Chart comprehension data
━━━━━━━━━━━━━━━━━━━━
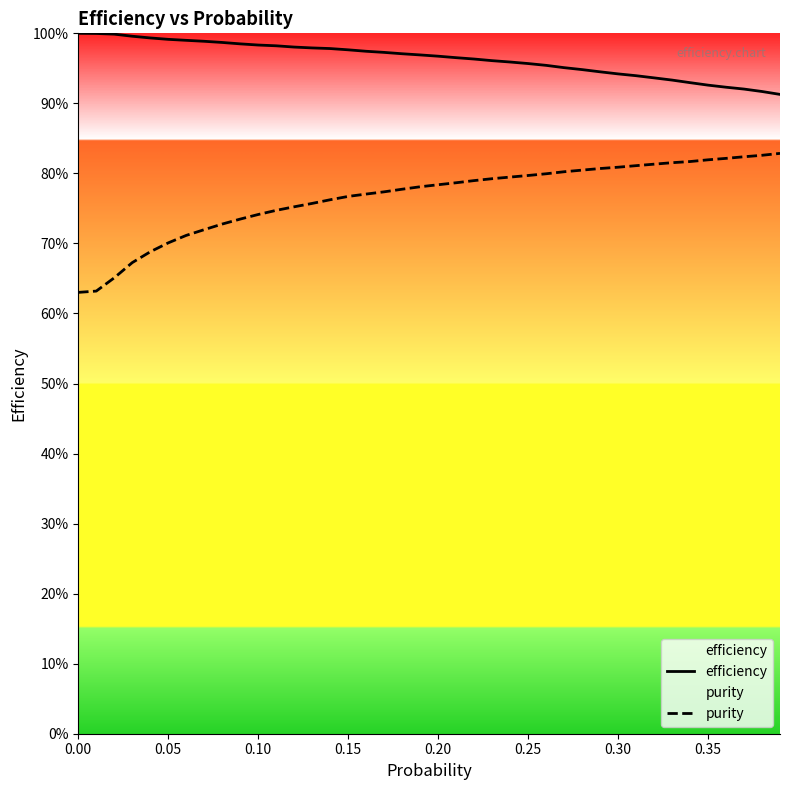

At how many categories does at least one series exceed 0?

40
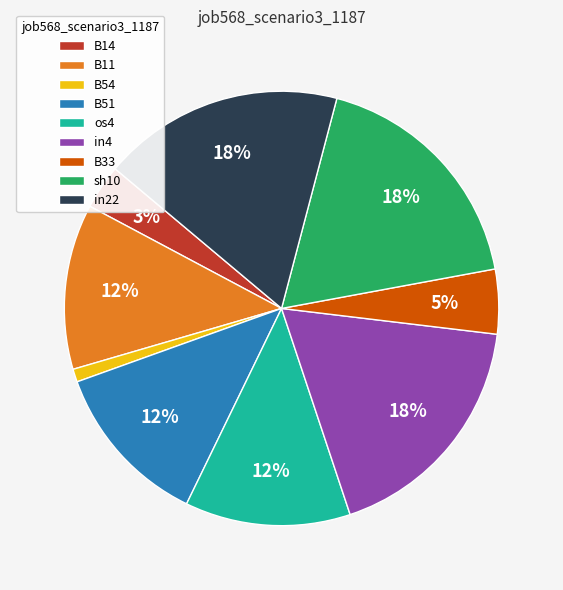

Combined, do B33 and in4 account for over 50%?

No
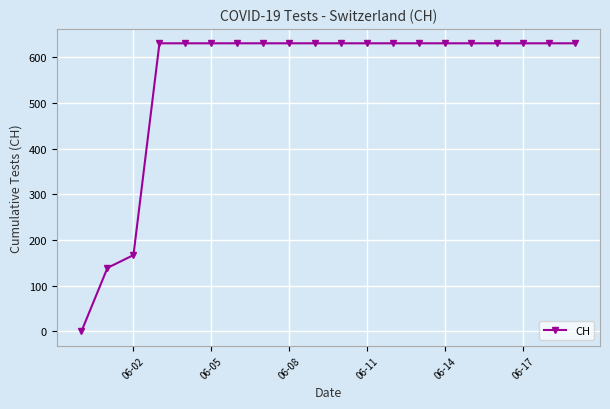

What is the value of the 16th point from the left?

631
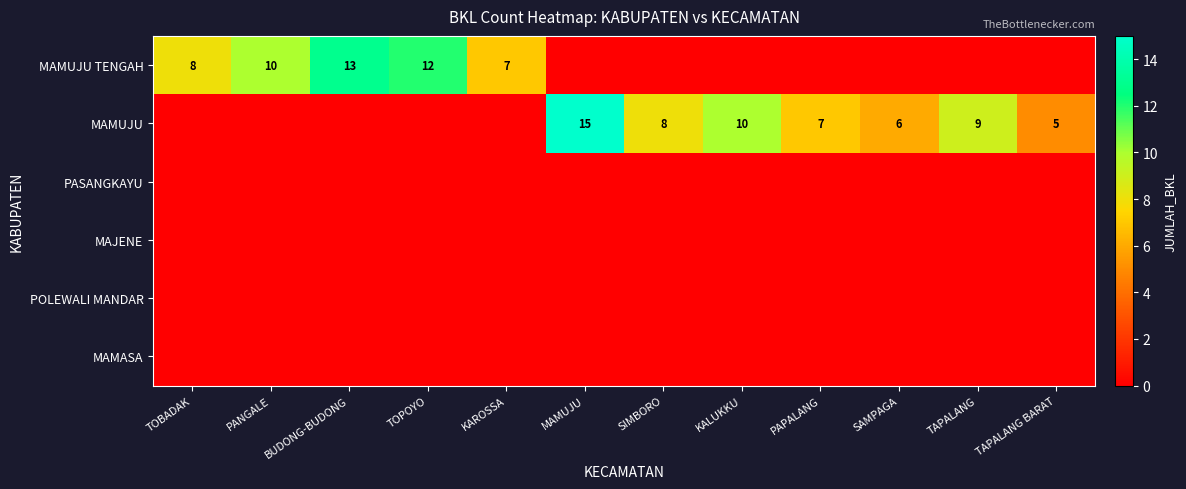

The value of MAMUJU TENGAH at TOPOYO is 12. True or false?

True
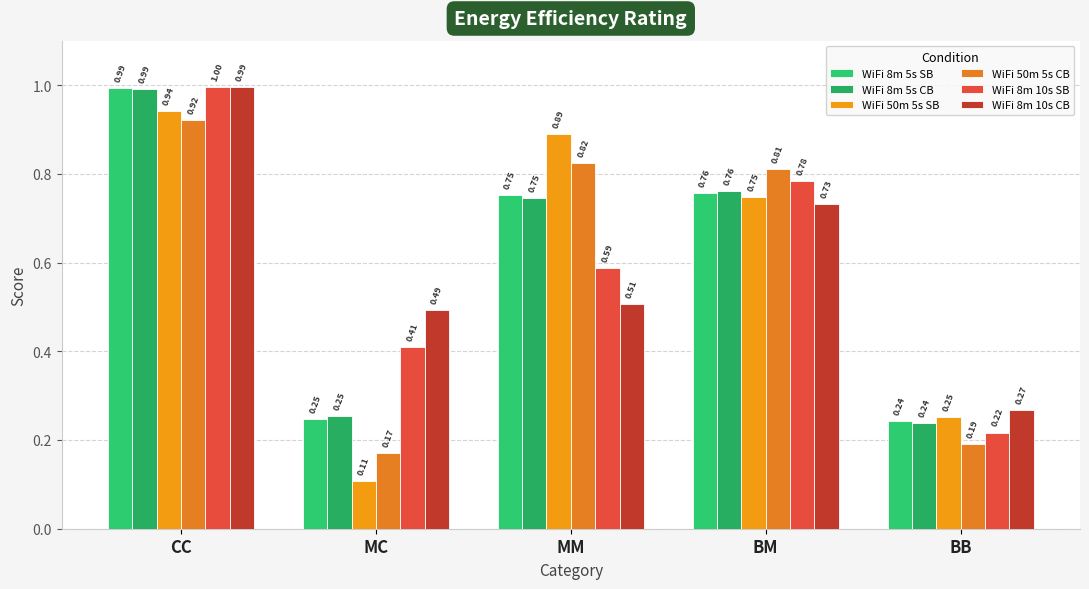

What is the sum of all WiFi 8m 5s CB values?

3.0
━━━━━━━━━━━━━━━━━━━━
Swap "sum" for "total" throughout the items above and write out every item again with nothing else changed. Leave the pictures out.

REPLY TO THE TASK
At how many categories does at least one series exceed 0?

40

Combined, do B33 and in4 account for over 50%?

No

What is the value of the 16th point from the left?

631

The value of MAMUJU TENGAH at TOPOYO is 12. True or false?

True

What is the total of all WiFi 8m 5s CB values?

3.0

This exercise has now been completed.